(Collected data)
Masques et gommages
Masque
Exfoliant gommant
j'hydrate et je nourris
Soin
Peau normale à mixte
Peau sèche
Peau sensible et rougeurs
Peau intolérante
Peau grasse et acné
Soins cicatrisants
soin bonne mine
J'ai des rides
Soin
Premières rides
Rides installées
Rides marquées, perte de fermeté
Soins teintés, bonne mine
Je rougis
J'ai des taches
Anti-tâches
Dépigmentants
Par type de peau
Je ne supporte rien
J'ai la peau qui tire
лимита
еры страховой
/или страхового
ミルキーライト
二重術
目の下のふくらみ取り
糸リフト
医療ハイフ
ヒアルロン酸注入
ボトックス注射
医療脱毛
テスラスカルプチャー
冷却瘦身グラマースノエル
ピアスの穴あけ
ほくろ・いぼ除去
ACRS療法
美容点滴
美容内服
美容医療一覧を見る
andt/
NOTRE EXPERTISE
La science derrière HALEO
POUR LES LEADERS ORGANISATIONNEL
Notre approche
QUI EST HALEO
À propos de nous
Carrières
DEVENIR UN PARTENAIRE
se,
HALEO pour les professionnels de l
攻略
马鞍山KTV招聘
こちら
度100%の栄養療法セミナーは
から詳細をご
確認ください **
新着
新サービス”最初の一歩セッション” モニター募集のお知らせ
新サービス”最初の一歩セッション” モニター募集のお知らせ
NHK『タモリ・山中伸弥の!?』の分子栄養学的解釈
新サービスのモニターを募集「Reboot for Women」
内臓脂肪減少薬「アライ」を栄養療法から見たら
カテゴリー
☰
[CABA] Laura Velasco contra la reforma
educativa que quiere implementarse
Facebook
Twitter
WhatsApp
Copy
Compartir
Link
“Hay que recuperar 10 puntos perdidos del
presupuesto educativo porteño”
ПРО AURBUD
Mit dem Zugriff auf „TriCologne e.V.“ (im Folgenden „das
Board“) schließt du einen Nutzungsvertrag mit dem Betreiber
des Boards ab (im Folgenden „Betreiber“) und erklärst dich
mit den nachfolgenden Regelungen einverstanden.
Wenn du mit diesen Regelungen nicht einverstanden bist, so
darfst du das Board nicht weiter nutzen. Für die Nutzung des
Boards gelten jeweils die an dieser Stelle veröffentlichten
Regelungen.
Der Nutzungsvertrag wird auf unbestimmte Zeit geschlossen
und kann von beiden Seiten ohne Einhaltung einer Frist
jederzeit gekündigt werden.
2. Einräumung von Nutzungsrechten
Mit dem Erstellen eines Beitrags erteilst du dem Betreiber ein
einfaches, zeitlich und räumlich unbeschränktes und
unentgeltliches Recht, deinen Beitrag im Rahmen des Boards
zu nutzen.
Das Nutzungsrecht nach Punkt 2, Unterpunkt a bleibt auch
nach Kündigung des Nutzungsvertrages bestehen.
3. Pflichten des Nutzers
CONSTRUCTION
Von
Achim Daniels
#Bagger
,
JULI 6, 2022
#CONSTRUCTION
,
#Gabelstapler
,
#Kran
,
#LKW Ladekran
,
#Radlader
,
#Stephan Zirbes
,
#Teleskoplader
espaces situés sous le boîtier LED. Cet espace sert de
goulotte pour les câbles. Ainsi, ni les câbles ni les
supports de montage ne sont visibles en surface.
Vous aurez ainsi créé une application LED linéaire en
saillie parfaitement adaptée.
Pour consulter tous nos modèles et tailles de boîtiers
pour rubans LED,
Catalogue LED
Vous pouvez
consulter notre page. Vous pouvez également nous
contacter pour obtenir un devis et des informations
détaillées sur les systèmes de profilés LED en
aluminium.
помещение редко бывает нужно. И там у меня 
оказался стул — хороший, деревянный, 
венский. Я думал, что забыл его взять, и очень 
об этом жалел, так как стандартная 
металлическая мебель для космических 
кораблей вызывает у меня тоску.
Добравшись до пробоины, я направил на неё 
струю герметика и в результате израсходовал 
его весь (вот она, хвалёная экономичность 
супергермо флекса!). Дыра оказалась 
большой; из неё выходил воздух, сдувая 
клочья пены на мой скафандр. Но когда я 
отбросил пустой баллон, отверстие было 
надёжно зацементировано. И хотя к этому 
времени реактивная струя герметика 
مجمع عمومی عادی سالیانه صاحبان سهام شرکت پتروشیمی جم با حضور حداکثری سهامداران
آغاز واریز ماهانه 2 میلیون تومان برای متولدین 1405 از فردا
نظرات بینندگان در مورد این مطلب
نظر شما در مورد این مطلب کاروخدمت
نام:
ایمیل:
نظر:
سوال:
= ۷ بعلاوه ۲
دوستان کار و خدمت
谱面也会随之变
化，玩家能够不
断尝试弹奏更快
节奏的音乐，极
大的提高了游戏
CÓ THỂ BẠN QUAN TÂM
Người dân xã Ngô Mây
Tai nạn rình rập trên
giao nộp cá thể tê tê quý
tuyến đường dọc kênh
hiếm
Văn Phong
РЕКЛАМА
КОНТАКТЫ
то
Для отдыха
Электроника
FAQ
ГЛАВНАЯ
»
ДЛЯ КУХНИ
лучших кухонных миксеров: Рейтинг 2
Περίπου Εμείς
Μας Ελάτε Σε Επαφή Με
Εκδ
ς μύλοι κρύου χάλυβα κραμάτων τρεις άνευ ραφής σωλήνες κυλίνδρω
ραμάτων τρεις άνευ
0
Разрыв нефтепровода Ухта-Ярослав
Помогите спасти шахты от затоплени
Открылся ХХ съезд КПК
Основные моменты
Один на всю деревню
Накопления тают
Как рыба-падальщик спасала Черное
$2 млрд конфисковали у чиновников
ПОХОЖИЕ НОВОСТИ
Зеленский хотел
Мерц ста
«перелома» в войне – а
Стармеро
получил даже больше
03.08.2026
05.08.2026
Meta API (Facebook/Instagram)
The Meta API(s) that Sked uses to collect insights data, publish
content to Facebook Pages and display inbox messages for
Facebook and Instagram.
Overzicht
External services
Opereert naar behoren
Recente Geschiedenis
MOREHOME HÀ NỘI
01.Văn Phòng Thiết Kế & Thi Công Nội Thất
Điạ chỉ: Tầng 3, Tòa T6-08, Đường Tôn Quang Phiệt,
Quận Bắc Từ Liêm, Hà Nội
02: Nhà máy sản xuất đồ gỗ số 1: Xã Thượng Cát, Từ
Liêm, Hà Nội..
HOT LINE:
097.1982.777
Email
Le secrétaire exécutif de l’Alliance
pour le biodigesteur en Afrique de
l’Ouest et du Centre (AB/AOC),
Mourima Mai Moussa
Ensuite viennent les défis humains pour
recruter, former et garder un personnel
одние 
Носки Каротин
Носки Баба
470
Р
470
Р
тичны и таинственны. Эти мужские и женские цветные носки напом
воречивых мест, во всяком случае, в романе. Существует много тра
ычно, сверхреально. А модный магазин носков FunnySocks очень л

* _WHAT IS REQUIRED_
Copy every line of the records above word for word, keeping each line unchanged.

* _TASK SOLUTION_
Masques et gommages
Masque
Exfoliant gommant
j'hydrate et je nourris
Soin
Peau normale à mixte
Peau sèche
Peau sensible et rougeurs
Peau intolérante
Peau grasse et acné
Soins cicatrisants
soin bonne mine
J'ai des rides
Soin
Premières rides
Rides installées
Rides marquées, perte de fermeté
Soins teintés, bonne mine
Je rougis
J'ai des taches
Anti-tâches
Dépigmentants
Par type de peau
Je ne supporte rien
J'ai la peau qui tire
лимита
еры страховой
/или страхового
ミルキーライト
二重術
目の下のふくらみ取り
糸リフト
医療ハイフ
ヒアルロン酸注入
ボトックス注射
医療脱毛
テスラスカルプチャー
冷却瘦身グラマースノエル
ピアスの穴あけ
ほくろ・いぼ除去
ACRS療法
美容点滴
美容内服
美容医療一覧を見る
andt/
NOTRE EXPERTISE
La science derrière HALEO
POUR LES LEADERS ORGANISATIONNEL
Notre approche
QUI EST HALEO
À propos de nous
Carrières
DEVENIR UN PARTENAIRE
se,
HALEO pour les professionnels de l
攻略
马鞍山KTV招聘
こちら
度100%の栄養療法セミナーは
から詳細をご
確認ください **
新着
新サービス”最初の一歩セッション” モニター募集のお知らせ
新サービス”最初の一歩セッション” モニター募集のお知らせ
NHK『タモリ・山中伸弥の!?』の分子栄養学的解釈
新サービスのモニターを募集「Reboot for Women」
内臓脂肪減少薬「アライ」を栄養療法から見たら
カテゴリー
☰
[CABA] Laura Velasco contra la reforma
educativa que quiere implementarse
Facebook
Twitter
WhatsApp
Copy
Compartir
Link
“Hay que recuperar 10 puntos perdidos del
presupuesto educativo porteño”
ПРО AURBUD
Mit dem Zugriff auf „TriCologne e.V.“ (im Folgenden „das
Board“) schließt du einen Nutzungsvertrag mit dem Betreiber
des Boards ab (im Folgenden „Betreiber“) und erklärst dich
mit den nachfolgenden Regelungen einverstanden.
Wenn du mit diesen Regelungen nicht einverstanden bist, so
darfst du das Board nicht weiter nutzen. Für die Nutzung des
Boards gelten jeweils die an dieser Stelle veröffentlichten
Regelungen.
Der Nutzungsvertrag wird auf unbestimmte Zeit geschlossen
und kann von beiden Seiten ohne Einhaltung einer Frist
jederzeit gekündigt werden.
2. Einräumung von Nutzungsrechten
Mit dem Erstellen eines Beitrags erteilst du dem Betreiber ein
einfaches, zeitlich und räumlich unbeschränktes und
unentgeltliches Recht, deinen Beitrag im Rahmen des Boards
zu nutzen.
Das Nutzungsrecht nach Punkt 2, Unterpunkt a bleibt auch
nach Kündigung des Nutzungsvertrages bestehen.
3. Pflichten des Nutzers
CONSTRUCTION
Von
Achim Daniels
#Bagger
,
JULI 6, 2022
#CONSTRUCTION
,
#Gabelstapler
,
#Kran
,
#LKW Ladekran
,
#Radlader
,
#Stephan Zirbes
,
#Teleskoplader
espaces situés sous le boîtier LED. Cet espace sert de
goulotte pour les câbles. Ainsi, ni les câbles ni les
supports de montage ne sont visibles en surface.
Vous aurez ainsi créé une application LED linéaire en
saillie parfaitement adaptée.
Pour consulter tous nos modèles et tailles de boîtiers
pour rubans LED,
Catalogue LED
Vous pouvez
consulter notre page. Vous pouvez également nous
contacter pour obtenir un devis et des informations
détaillées sur les systèmes de profilés LED en
aluminium.
помещение редко бывает нужно. И там у меня 
оказался стул — хороший, деревянный, 
венский. Я думал, что забыл его взять, и очень 
об этом жалел, так как стандартная 
металлическая мебель для космических 
кораблей вызывает у меня тоску.
Добравшись до пробоины, я направил на неё 
струю герметика и в результате израсходовал 
его весь (вот она, хвалёная экономичность 
супергермо флекса!). Дыра оказалась 
большой; из неё выходил воздух, сдувая 
клочья пены на мой скафандр. Но когда я 
отбросил пустой баллон, отверстие было 
надёжно зацементировано. И хотя к этому 
времени реактивная струя герметика 
مجمع عمومی عادی سالیانه صاحبان سهام شرکت پتروشیمی جم با حضور حداکثری سهامداران
آغاز واریز ماهانه 2 میلیون تومان برای متولدین 1405 از فردا
نظرات بینندگان در مورد این مطلب
نظر شما در مورد این مطلب کاروخدمت
نام:
ایمیل:
نظر:
سوال:
= ۷ بعلاوه ۲
دوستان کار و خدمت
谱面也会随之变
化，玩家能够不
断尝试弹奏更快
节奏的音乐，极
大的提高了游戏
CÓ THỂ BẠN QUAN TÂM
Người dân xã Ngô Mây
Tai nạn rình rập trên
giao nộp cá thể tê tê quý
tuyến đường dọc kênh
hiếm
Văn Phong
РЕКЛАМА
КОНТАКТЫ
то
Для отдыха
Электроника
FAQ
ГЛАВНАЯ
»
ДЛЯ КУХНИ
лучших кухонных миксеров: Рейтинг 2
Περίπου Εμείς
Μας Ελάτε Σε Επαφή Με
Εκδ
ς μύλοι κρύου χάλυβα κραμάτων τρεις άνευ ραφής σωλήνες κυλίνδρω
ραμάτων τρεις άνευ
0
Разрыв нефтепровода Ухта-Ярослав
Помогите спасти шахты от затоплени
Открылся ХХ съезд КПК
Основные моменты
Один на всю деревню
Накопления тают
Как рыба-падальщик спасала Черное
$2 млрд конфисковали у чиновников
ПОХОЖИЕ НОВОСТИ
Зеленский хотел
Мерц ста
«перелома» в войне – а
Стармеро
получил даже больше
03.08.2026
05.08.2026
Meta API (Facebook/Instagram)
The Meta API(s) that Sked uses to collect insights data, publish
content to Facebook Pages and display inbox messages for
Facebook and Instagram.
Overzicht
External services
Opereert naar behoren
Recente Geschiedenis
MOREHOME HÀ NỘI
01.Văn Phòng Thiết Kế & Thi Công Nội Thất
Điạ chỉ: Tầng 3, Tòa T6-08, Đường Tôn Quang Phiệt,
Quận Bắc Từ Liêm, Hà Nội
02: Nhà máy sản xuất đồ gỗ số 1: Xã Thượng Cát, Từ
Liêm, Hà Nội..
HOT LINE:
097.1982.777
Email
Le secrétaire exécutif de l’Alliance
pour le biodigesteur en Afrique de
l’Ouest et du Centre (AB/AOC),
Mourima Mai Moussa
Ensuite viennent les défis humains pour
recruter, former et garder un personnel
одние 
Носки Каротин
Носки Баба
470
Р
470
Р
тичны и таинственны. Эти мужские и женские цветные носки напом
воречивых мест, во всяком случае, в романе. Существует много тра
ычно, сверхреально. А модный магазин носков FunnySocks очень л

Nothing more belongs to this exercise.